▶ **What you should do**: Please collect every line in the entries below that contains the string "label". Case counts.

============================================================

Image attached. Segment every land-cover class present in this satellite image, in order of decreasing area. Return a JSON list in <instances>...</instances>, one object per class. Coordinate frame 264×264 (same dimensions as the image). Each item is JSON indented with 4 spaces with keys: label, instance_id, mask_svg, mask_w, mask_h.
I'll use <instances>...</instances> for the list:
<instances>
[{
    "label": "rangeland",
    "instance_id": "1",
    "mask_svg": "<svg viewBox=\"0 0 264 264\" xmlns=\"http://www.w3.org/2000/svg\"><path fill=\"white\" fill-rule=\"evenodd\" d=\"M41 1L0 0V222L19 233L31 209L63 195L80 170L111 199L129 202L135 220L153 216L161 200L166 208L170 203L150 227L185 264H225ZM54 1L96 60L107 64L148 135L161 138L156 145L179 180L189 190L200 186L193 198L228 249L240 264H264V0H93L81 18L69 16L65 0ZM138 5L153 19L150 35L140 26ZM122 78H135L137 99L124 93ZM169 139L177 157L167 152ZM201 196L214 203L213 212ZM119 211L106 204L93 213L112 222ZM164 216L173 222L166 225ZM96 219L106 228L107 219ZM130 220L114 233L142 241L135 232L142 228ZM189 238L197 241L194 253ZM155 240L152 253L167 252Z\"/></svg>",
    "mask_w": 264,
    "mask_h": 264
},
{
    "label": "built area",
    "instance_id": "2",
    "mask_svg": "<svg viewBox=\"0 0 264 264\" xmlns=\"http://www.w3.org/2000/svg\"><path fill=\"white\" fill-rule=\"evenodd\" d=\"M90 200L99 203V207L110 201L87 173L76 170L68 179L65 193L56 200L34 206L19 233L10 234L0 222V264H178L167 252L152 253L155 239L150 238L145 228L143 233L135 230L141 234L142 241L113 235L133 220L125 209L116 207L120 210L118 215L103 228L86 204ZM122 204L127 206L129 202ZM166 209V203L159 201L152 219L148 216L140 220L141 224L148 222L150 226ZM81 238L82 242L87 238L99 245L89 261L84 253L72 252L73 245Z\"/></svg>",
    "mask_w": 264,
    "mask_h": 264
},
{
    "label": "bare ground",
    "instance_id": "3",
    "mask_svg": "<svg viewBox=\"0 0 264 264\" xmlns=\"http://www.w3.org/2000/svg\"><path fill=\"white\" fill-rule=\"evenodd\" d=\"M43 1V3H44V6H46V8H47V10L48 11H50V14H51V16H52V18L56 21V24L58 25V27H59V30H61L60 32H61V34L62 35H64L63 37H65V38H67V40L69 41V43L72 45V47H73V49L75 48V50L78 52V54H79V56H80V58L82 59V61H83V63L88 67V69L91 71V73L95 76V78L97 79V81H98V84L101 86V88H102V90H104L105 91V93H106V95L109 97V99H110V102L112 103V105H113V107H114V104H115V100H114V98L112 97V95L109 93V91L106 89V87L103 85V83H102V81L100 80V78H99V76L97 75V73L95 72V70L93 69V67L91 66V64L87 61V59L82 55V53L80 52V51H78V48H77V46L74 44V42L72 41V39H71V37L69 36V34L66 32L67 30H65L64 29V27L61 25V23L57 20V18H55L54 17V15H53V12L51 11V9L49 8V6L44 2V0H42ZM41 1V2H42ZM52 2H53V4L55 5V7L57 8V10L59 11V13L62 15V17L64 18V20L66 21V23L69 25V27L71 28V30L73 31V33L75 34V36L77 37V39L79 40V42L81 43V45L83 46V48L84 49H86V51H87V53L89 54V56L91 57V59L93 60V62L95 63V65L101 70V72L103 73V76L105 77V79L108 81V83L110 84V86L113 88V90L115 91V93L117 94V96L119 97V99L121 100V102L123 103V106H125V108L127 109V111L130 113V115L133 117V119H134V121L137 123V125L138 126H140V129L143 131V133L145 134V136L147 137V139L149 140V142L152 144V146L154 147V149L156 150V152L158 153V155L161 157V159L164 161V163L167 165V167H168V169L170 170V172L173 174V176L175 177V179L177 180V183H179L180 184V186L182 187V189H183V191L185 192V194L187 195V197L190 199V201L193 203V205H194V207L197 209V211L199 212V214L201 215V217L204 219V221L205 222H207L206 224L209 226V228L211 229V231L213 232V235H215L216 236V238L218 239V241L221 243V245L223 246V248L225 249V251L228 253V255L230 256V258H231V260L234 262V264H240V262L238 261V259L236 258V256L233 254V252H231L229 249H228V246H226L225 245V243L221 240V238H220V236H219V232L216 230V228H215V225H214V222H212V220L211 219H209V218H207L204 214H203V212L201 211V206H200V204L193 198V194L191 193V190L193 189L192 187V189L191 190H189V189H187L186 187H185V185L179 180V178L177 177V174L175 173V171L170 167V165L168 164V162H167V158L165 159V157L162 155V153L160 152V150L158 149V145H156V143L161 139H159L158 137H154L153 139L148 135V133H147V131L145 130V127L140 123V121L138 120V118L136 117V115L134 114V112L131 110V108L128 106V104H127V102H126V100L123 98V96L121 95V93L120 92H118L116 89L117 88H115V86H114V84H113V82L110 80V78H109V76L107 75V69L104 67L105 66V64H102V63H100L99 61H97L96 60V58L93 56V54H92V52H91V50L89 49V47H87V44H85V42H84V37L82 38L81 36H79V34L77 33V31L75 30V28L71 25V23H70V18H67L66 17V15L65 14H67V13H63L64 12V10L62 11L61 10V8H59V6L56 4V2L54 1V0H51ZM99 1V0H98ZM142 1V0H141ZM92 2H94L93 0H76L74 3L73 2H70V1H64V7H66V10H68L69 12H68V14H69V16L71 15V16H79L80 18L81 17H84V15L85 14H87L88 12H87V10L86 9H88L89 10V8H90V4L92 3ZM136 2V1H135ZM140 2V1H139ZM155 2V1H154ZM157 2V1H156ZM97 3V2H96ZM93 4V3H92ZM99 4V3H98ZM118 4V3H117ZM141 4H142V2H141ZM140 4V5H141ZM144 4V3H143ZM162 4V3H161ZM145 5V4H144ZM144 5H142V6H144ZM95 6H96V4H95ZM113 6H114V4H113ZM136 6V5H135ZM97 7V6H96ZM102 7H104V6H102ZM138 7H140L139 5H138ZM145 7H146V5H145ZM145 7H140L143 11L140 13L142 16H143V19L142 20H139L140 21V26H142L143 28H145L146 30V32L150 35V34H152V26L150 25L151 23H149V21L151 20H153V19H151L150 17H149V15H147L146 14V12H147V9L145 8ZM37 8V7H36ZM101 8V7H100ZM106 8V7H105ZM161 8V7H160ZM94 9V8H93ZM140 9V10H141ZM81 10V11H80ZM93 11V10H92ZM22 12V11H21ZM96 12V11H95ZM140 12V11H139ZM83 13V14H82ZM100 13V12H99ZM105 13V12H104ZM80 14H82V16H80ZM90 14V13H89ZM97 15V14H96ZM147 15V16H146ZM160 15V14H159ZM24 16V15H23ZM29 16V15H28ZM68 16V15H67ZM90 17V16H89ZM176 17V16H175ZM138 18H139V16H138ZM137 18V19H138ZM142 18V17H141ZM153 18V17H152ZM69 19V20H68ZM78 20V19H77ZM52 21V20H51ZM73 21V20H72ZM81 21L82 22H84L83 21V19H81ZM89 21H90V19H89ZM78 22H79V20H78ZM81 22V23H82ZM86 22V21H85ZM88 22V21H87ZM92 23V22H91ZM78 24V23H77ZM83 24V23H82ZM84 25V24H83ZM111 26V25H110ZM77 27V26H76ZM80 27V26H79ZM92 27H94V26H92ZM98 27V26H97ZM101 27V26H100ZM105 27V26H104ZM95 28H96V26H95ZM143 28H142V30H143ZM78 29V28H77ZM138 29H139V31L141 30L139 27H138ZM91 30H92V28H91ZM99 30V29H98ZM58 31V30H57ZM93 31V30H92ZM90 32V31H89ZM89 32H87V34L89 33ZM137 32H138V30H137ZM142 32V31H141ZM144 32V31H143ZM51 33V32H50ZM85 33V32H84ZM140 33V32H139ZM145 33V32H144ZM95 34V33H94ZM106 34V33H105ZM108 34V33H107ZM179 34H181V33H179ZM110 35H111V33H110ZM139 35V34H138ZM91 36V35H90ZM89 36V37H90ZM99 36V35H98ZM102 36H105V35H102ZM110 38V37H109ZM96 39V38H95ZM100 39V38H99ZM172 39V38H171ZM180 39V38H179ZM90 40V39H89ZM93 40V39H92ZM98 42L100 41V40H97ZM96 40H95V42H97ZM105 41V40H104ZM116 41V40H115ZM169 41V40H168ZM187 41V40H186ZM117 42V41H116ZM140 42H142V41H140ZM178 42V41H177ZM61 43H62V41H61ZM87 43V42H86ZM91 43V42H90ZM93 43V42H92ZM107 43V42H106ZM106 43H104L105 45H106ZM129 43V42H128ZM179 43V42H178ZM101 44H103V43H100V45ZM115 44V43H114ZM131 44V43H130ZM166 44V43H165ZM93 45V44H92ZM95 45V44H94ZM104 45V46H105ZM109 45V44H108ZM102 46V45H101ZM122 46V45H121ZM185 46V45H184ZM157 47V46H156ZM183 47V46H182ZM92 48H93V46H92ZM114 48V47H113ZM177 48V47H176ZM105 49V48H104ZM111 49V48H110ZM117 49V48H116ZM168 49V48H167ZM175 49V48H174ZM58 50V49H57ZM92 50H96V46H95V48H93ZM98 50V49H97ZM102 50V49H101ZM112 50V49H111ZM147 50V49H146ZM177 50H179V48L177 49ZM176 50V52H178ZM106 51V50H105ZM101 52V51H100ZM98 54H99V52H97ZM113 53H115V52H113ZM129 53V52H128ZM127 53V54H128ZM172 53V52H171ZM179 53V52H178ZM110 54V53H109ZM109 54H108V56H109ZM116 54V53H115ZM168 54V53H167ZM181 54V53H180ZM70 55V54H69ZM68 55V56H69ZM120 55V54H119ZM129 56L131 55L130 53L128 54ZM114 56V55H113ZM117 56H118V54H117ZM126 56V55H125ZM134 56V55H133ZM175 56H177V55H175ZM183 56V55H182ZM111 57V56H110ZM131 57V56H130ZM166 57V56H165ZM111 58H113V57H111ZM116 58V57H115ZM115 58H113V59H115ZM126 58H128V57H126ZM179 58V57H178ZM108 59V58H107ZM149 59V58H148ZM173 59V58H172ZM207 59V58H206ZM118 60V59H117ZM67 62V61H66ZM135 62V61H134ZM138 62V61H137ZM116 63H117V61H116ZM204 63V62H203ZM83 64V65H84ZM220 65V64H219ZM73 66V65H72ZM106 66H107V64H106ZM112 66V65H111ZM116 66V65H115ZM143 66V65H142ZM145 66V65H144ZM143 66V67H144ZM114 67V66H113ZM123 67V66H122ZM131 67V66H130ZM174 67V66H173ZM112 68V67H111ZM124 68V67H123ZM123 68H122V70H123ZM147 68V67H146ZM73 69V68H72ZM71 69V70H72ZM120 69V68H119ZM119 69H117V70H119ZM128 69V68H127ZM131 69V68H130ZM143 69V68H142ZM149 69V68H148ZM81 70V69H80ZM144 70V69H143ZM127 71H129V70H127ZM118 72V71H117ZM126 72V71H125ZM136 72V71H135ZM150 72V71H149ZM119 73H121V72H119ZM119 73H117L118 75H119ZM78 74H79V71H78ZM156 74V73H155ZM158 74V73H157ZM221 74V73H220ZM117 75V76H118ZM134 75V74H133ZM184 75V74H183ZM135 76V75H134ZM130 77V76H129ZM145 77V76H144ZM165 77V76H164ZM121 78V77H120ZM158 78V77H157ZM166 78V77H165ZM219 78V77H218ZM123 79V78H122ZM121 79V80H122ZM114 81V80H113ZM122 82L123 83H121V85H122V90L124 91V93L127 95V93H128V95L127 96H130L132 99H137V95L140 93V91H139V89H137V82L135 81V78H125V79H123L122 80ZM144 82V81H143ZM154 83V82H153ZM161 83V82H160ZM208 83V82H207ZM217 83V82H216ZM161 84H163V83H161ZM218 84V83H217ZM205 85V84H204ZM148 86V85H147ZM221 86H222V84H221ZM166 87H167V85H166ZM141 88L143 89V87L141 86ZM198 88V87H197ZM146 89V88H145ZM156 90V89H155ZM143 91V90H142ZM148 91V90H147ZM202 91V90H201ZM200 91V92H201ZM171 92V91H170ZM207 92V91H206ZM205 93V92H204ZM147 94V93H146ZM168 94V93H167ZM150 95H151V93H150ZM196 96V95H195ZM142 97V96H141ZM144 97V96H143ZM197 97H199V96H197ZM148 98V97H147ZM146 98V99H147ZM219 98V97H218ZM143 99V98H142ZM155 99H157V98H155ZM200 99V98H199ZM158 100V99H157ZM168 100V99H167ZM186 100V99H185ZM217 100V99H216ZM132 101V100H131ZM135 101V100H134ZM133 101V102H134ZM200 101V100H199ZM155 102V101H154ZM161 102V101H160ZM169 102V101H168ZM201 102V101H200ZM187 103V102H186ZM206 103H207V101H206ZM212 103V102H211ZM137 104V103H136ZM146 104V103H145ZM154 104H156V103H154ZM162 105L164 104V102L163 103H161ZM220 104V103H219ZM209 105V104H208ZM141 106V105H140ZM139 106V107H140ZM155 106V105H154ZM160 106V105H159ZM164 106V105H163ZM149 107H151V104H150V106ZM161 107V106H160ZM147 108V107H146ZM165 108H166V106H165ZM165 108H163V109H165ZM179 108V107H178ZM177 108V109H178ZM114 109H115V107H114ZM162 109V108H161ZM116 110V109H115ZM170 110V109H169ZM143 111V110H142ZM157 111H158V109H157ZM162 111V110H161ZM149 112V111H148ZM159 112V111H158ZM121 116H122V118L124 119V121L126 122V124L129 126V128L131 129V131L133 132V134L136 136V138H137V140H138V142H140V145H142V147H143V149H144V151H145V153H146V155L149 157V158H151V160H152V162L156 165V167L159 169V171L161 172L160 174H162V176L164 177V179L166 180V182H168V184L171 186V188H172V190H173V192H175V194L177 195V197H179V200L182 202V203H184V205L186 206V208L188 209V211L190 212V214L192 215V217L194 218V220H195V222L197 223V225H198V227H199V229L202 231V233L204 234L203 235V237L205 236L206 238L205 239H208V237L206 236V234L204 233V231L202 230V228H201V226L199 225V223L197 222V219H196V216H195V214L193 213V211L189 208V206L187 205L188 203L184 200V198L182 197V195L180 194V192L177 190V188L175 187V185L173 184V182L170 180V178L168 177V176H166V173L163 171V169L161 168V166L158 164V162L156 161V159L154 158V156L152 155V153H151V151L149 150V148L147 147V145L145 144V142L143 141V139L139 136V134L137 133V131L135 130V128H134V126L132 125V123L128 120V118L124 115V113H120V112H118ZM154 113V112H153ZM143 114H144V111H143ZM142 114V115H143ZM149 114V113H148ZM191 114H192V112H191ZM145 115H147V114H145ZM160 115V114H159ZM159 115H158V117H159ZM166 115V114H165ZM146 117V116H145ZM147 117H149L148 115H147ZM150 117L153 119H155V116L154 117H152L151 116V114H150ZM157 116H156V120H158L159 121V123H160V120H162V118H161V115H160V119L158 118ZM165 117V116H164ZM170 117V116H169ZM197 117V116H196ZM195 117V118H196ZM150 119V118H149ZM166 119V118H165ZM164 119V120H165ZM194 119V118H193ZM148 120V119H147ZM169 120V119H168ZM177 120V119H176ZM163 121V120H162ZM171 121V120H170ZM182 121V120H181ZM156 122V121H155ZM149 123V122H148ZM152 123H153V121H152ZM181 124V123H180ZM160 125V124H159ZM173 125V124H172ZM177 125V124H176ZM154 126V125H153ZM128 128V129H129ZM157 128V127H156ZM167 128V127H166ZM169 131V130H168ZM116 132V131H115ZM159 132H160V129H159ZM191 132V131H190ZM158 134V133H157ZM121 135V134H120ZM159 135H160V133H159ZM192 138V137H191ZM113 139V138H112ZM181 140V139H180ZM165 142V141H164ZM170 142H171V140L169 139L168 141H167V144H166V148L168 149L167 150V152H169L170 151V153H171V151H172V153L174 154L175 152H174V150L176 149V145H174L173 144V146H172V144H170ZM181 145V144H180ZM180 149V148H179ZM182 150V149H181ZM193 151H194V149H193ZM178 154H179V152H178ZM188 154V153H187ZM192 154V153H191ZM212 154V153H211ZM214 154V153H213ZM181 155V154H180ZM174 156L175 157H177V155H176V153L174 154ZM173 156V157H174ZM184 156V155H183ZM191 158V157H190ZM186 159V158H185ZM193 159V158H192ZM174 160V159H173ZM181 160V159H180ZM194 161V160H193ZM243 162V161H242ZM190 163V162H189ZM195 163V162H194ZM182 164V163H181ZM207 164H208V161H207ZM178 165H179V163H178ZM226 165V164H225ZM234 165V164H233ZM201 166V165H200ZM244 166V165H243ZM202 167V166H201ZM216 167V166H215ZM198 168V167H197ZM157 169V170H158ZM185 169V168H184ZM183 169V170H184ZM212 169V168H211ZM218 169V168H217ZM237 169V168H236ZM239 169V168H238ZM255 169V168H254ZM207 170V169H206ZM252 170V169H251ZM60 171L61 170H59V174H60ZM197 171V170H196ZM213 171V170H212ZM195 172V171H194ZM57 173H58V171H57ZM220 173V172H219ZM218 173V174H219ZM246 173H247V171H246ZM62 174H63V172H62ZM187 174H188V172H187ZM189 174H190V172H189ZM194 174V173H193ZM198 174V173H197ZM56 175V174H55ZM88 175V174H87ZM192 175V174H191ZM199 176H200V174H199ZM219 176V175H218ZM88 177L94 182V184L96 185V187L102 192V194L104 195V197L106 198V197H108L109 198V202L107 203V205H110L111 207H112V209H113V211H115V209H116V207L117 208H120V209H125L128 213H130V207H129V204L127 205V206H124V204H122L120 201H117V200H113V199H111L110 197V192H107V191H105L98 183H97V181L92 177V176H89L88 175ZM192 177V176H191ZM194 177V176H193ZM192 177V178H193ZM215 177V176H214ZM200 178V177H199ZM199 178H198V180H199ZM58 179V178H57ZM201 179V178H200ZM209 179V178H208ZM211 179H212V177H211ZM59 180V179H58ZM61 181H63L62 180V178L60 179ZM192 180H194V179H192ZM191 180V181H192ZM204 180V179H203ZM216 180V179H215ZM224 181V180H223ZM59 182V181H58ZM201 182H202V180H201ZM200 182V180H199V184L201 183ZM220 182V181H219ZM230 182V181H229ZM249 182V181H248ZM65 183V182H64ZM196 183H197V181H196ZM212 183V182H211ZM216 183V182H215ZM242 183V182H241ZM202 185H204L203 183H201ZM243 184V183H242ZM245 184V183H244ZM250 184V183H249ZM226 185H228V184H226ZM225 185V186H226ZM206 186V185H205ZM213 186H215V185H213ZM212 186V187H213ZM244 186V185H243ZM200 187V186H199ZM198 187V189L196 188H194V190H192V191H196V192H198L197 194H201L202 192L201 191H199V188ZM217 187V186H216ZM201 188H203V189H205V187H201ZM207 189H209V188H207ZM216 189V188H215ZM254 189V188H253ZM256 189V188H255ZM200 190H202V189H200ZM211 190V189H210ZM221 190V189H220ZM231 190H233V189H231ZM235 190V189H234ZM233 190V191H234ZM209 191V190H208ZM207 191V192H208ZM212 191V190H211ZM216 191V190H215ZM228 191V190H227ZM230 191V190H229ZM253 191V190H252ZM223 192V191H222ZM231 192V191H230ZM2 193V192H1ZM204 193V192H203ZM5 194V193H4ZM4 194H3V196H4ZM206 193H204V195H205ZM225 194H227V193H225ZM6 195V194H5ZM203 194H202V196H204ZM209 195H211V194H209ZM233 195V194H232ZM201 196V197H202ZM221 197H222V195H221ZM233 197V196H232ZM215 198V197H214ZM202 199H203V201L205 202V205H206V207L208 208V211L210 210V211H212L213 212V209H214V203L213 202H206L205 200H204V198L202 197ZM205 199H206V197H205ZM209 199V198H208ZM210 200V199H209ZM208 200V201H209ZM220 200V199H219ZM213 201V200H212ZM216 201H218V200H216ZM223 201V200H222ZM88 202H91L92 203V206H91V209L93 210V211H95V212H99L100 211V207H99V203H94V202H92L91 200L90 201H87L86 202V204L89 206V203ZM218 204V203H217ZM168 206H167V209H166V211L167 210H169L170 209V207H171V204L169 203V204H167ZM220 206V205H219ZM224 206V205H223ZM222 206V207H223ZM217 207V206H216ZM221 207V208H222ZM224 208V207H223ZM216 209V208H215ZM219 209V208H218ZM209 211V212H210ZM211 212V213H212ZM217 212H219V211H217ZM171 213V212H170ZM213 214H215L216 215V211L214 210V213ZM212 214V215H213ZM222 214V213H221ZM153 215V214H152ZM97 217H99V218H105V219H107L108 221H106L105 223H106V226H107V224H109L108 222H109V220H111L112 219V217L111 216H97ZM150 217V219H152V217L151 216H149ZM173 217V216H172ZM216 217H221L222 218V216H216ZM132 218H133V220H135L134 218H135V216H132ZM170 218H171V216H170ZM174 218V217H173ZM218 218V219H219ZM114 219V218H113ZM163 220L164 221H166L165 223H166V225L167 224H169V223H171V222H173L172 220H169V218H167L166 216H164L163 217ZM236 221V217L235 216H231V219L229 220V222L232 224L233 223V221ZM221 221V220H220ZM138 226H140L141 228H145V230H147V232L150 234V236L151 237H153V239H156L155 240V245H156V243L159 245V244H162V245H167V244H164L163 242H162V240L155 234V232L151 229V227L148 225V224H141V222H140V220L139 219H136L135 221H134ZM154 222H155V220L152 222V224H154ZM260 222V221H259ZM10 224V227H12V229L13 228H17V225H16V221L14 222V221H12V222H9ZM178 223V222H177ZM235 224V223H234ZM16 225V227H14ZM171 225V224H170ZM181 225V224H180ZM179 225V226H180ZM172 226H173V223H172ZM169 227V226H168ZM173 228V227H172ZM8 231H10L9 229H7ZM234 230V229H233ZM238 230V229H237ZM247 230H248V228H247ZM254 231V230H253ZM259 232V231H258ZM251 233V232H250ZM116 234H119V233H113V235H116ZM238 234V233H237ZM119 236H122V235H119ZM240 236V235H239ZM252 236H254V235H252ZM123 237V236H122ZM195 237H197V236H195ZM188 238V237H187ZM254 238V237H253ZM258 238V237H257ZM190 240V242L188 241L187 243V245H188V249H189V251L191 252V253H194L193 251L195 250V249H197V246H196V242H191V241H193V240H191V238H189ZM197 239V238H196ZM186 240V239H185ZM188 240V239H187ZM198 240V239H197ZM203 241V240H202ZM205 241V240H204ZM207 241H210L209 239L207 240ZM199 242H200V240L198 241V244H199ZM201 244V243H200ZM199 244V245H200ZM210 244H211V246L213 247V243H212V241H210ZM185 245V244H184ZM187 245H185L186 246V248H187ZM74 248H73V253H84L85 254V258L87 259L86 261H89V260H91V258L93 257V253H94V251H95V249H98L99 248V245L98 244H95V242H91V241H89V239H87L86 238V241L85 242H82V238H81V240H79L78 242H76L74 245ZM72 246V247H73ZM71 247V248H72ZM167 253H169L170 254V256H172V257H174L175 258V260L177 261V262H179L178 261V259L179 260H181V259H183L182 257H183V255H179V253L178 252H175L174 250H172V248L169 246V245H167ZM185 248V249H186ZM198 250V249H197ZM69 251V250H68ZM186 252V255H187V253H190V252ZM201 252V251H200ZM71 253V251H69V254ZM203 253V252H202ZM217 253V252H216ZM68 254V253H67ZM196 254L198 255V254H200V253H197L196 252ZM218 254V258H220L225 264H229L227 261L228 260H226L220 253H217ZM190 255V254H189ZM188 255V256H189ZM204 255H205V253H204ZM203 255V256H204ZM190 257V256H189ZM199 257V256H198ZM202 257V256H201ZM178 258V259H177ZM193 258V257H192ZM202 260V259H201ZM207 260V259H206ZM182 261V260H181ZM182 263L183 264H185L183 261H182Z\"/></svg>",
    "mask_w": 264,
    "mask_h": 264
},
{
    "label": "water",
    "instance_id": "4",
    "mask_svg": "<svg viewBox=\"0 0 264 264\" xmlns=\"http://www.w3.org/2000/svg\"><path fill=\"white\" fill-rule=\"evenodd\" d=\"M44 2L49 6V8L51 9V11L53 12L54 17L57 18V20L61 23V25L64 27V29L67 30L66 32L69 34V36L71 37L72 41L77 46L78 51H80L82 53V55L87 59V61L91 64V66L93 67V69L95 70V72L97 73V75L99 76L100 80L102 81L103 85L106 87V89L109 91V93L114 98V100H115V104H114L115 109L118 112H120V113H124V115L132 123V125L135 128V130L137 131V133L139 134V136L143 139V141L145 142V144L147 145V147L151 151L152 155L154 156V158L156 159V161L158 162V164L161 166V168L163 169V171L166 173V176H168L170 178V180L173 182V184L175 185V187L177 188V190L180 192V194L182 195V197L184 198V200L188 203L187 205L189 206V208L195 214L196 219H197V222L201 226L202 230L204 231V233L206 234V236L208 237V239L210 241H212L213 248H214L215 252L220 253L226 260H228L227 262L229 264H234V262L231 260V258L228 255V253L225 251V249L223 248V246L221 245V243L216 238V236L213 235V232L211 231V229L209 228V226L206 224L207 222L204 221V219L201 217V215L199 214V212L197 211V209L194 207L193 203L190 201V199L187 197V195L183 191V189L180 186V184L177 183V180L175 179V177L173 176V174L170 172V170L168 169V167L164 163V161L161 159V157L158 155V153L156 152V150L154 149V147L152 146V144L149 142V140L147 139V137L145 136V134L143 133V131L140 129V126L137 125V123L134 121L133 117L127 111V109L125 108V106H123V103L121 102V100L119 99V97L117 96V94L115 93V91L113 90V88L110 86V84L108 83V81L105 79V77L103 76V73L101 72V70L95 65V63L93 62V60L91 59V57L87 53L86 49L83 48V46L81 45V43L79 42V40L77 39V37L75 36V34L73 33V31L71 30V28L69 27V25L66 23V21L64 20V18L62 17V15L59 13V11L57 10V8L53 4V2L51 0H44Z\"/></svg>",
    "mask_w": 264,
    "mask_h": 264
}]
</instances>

============================================================

▶ **The reply**:
Image attached. Segment every land-cover class present in this satellite image, in order of decreasing area. Return a JSON list in <instances>...</instances>, one object per class. Coordinate frame 264×264 (same dimensions as the image). Each item is JSON indented with 4 spaces with keys: label, instance_id, mask_svg, mask_w, mask_h.
    "label": "rangeland",
    "label": "built area",
    "label": "bare ground",
    "label": "water",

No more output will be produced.